Around the nation: California mulls 'safe injection sites' bill

Daily Briefing
  • California: State lawmakers are weighing a bill that would authorize governments in eight counties with high opioid use to test "safe injection sites" that could operate until 2022. At the sites, adults would be allowed to inject drugs they had obtained elsewhere with clean needles and emergency care available. The bill's sponsor, state Assembly member Susan Talamantes Eggman (D), pointed to research on such facilities in other countries that shows they reduce overdoses and direct more people to treatment (Koseff, "Capitol Alert," Sacramento Bee, 4/11).

  • Tennessee: Former RCCH Healthcare Partners CEO Michael Wiechart has been selected to take over as COO of physician staffing firm TeamHealth. Wiechart, who is expected to assume his new role effective May1, stepped down as a CEO last September after overseeing the merger of hospital chain Capella Healthcare and RegionalCare Hospital Partners thatcreated RCCH. According to Modern Healthcare, "Wiechart rounds out a new operating team at TeamHealth," which private equity firm Blackstone Group bought in a $6.1 billion deal announced last year (Barkholz, Modern Healthcare, 4/11).

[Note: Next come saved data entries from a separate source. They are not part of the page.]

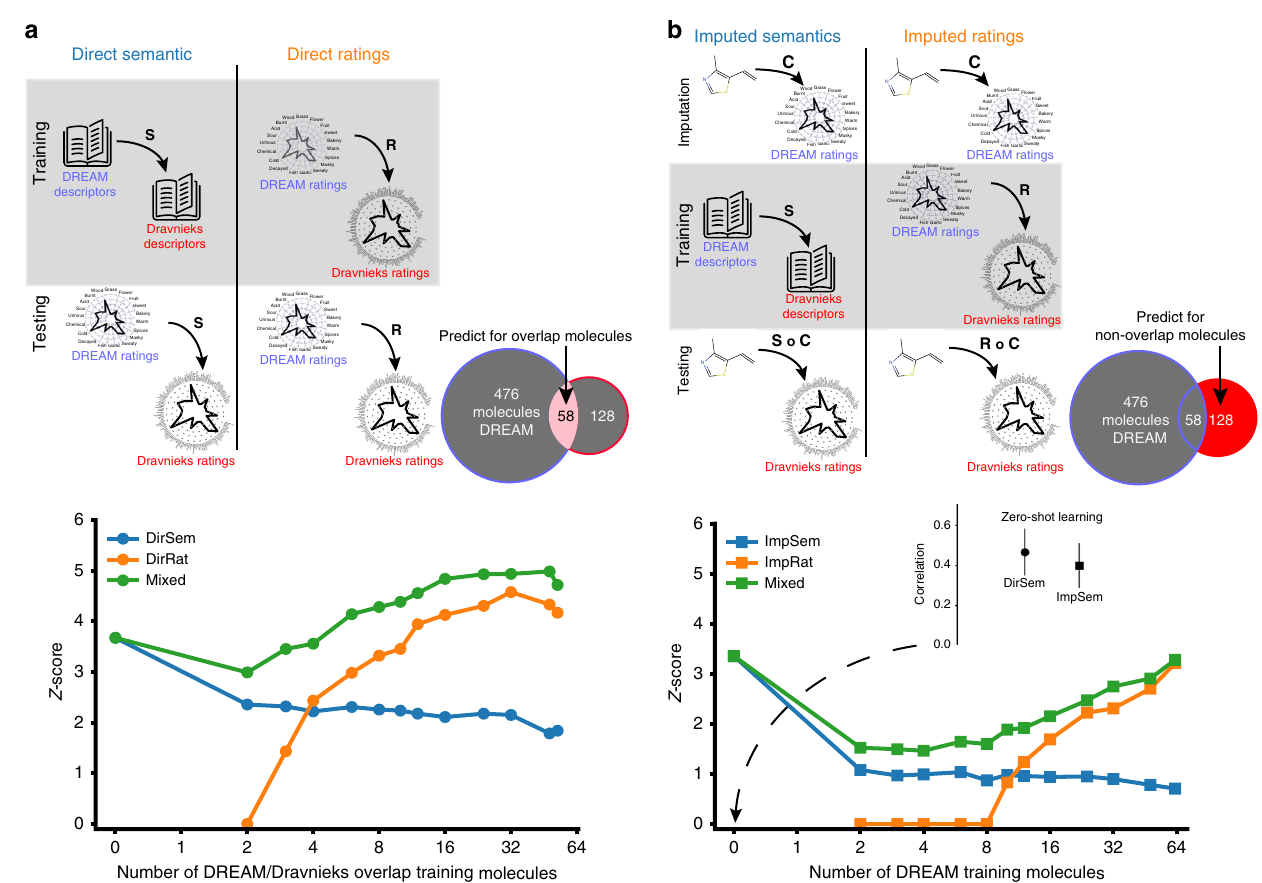
Fig. 3 Predicting olfactory perception across descriptor sets and molecules. a Top Schematic of the direct models for predicting ratings. During training (top row), the direct semantic model ( DirSem left column) learns a transformation S from DREAM descriptors ’ semantic vectors to Dravnieks descriptors ’ semantic vectors. Direct ratings model ( DirRat right column) learns a transformation R from molecule ratings on DREAM descriptors to molecule ratings on Dravnieks descriptors. During testing (bottom row), the DirSem and DirRat models use transformations S and R , respectively, to predict molecule ratings on Dravnieks descriptors from the ratings given on DREAM descriptors. Note that during training, DirSem uses no molecules while DirRat uses the shared set of 58 molecules. Both models are tested on these 58 molecules, averaging across 100 repetitions of 10-fold cross-validation. Bottom : The performance of DirSem (blue dots) and DirRat (orange dots) as well as a their averaged mixed model (green dots), as the number of molecules used in training is increased. b Top: Schematic of the indirect models for predicting ratings. During imputation (top row), both models learn the same transformation C from chemoinformatic properties to the ratings on the DREAM descriptors. During training (middle row), the two models imputed semantics ImpSem and imputed ratings ImpRat learn transformations S and R using the same procedure as the training phase of DirSem and DirRat , respectively. During testing (bottom row), the DirSem and DirRat models use the transformations S ◦ C and R ◦ C , respectively, to predict molecule ratings on Dravnieks descriptors from the ones given on DREAM descriptors. Note that the ImpSem model uses no molecules during training, while the ImpRat model uses molecules from the set of 70 molecules present only in the Dravnieks dataset during training. Both models are tested on these 70 molecules, using cross-validation. Bottom: The performance of the ImpSem (blue squares) and ImpRat (orange squares) models and the mixed model (green squares), as the number of molecules used in training is increased. Inset shows the value of the correlations for the DirSem (black dots) ImpSem (black squares) when no molecules are used during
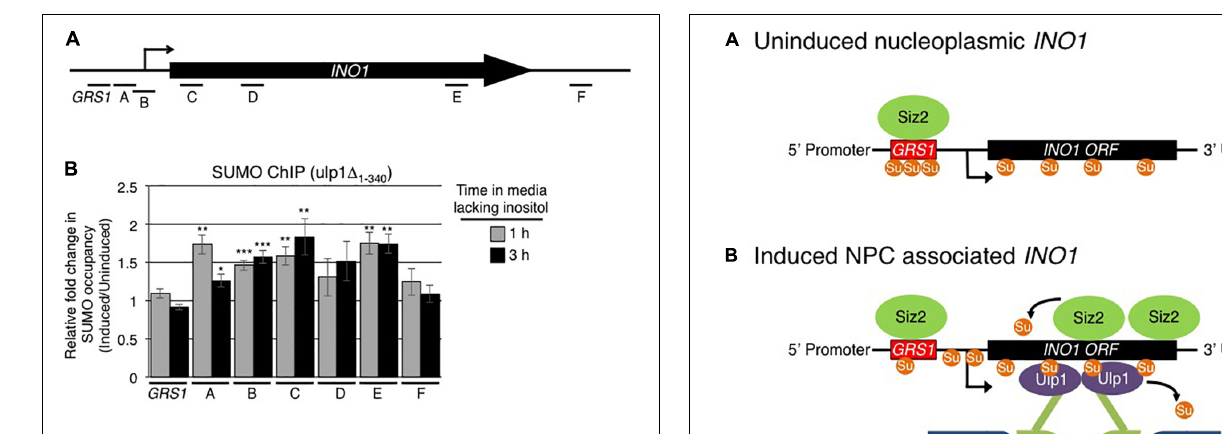
FIGURE 8 | Ulp1 regulates sumoylation levels of proteins associated with the INO1 ORF. (A) Diagram of the INO1 locus and regions detected by ChIP analysis (see Figure 1A ). (B) ulp (cid:49) 1 − 340 cells were subjected to ChIP analysis using antibodies directed against the SUMO polypeptide (anti-SUMO antibody) prior to and at 1 and 3 h post induction of INO1 . qRT-PCR was used to quantify levels of DNA corresponding to the various regions of INO1 (see panel A ) bound to sumoylated proteins. Shown are the relative fold changes in the occupancy of sumoylated proteins associated with the various regions of INO1 at the indicated times after induction relative to the uninduced samples. Results are the means ± SEM of five biological replicates. Asterisks indicate a significant difference relative to uninduced as determined by a Student’s paired t -test. * p < 0.05, ** p < 0.01, *** p < 0.001.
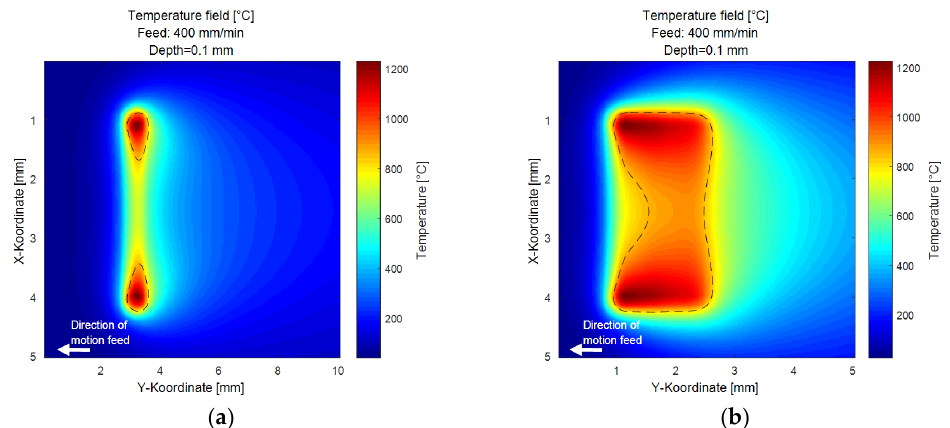
Figure 3. Simulated temperature field of a harmonic oscillating scanner ( a ) and the intensity distribution according to Burger ( b ) at 0.1 mm in AISI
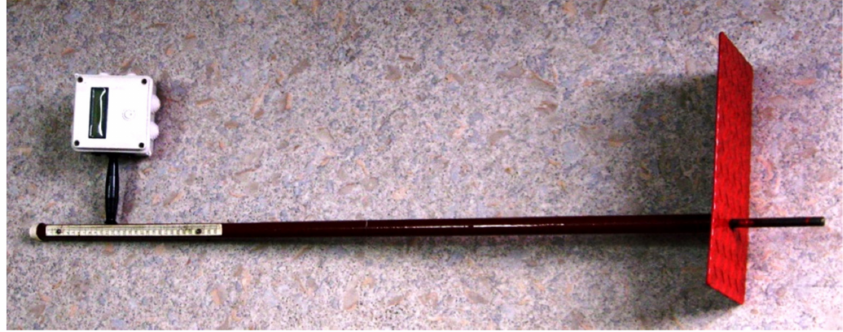
Figure 5. Kit for measuring tillage depth.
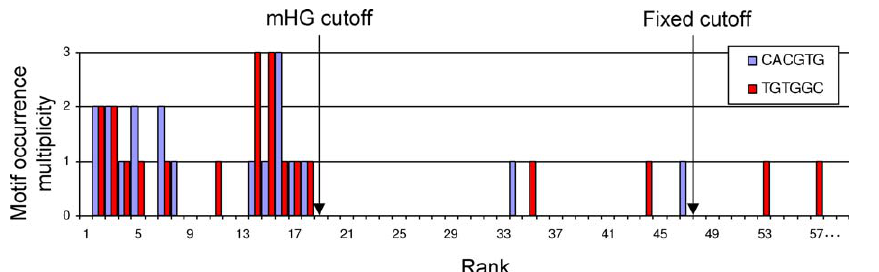
Figure 7. Motif Occurrences in the Top 59 (of ; 6,000) Promoters That Were Ranked According to Met32 Binding Signal A comparison is made between the data-driven mHG cutoff and the arbitrary fixed cutoff. It can be seen that the motifs are significantly more enriched when the list is partitioned using the mHG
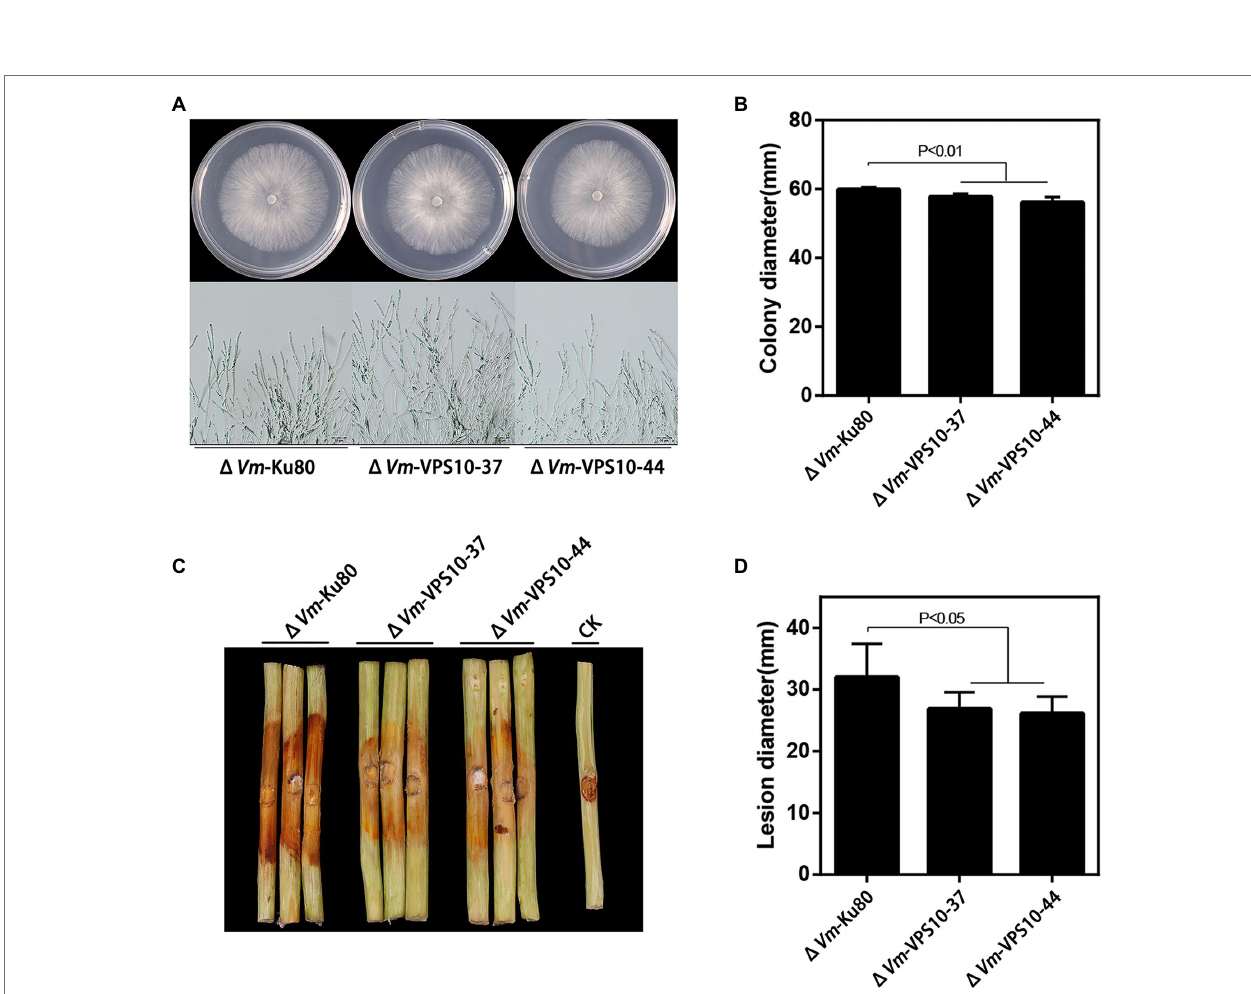
FIGURE 7 | Phenotypical analysis of Vm - VPS10 deleted mutants ( Δ Vm - VPS10 ) and Δ Vm - Ku80 . (A) Colony morphology of Δ Vm - Ku80 and Vm - VPS10 deleted mutants ( Δ Vm - VPS10 -37 and Δ Vm - VPS10 -44) after 48 h incubation in PDA at 25 ° C. (B) Colony diameters of Δ Vm - Ku80 and Δ Vm - VPS10 -37, Δ Vm - VPS10 -44 after 48 h incubation. Data represent mean ± SD. (C) and (D) Pathogenicity test of Δ Vm - Ku80 and Δ Vm - VPS10 -37, Δ Vm - VPS10 -44 after 5 dpi. Three representative diseased twigs are shown. The pathogenicity test was independently repeated three times, each time with six replicates. CK represents a negative control. Data represent mean ±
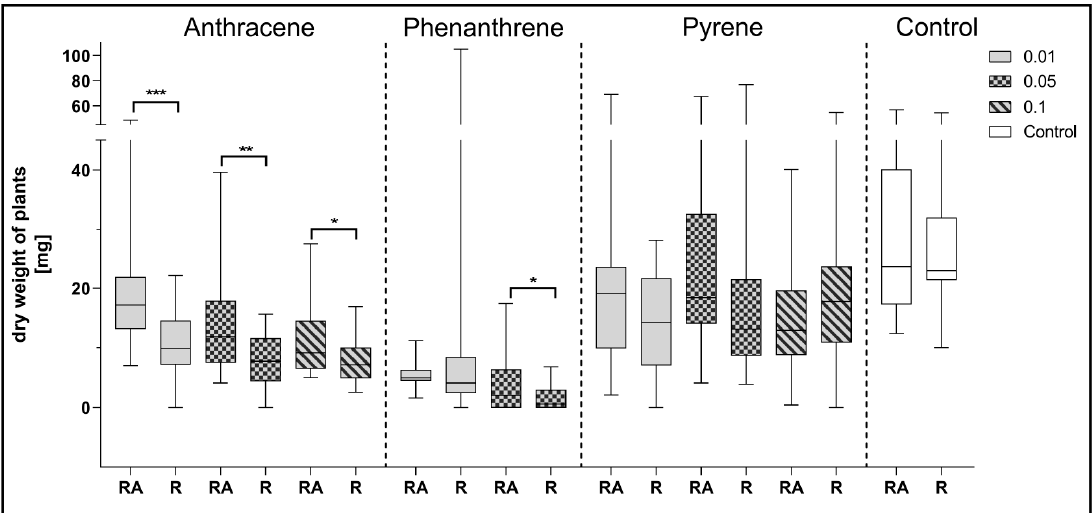
Figure 5. Comparison of the effect of inoculation of clover with only R. leguminosarum strains and with co-inoculation with A. brasilense on dry weight of clover (mg). The dotted posts indicate the co- inoculation with A. brasilense variant. The results are presented as a boxplot with median and 2.5–97.5 percentile. The symbols indicate significant results at: * p ≤ 0.05; ** p ≤ 0.01; *** p ≤ 0.001; α = 0.05. Figure presents only those strains for which statistically significant differences were noted.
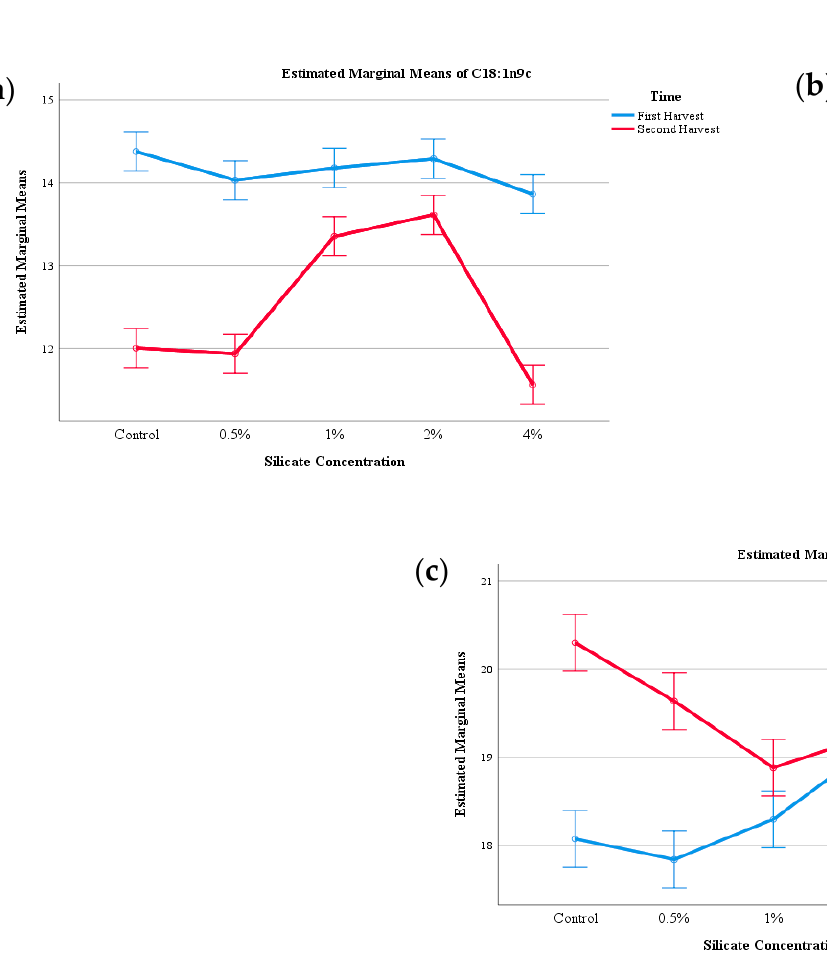
Figure 2. EMM plots of the Presidente Prudente mushrooms at different Si concentrations: ( a ) C18:1n9c (Octadec-9-enoic acid), ( b ) Saturated Fatty Acids (SFAs). EMM plots for Mogi-das-Cruzes: ( c ) SFAs.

  • Texas: MedStar Mobile Healthcare is partnering with Lyft to transport low-acuity patients to the hospital without use of an ambulance. When patients call for transport services, certified emergency medical dispatchers and specially trained nurses assess whether a patient needs an ambulance. If they determine that the patient does not need an ambulance, the nurse can call Lyft. According to MedStar officials, a single ambulance dispatch costs about $450, while a month's worth of Lyft services cost about $430 (Rege, Becker's Hospital Review, 4/11).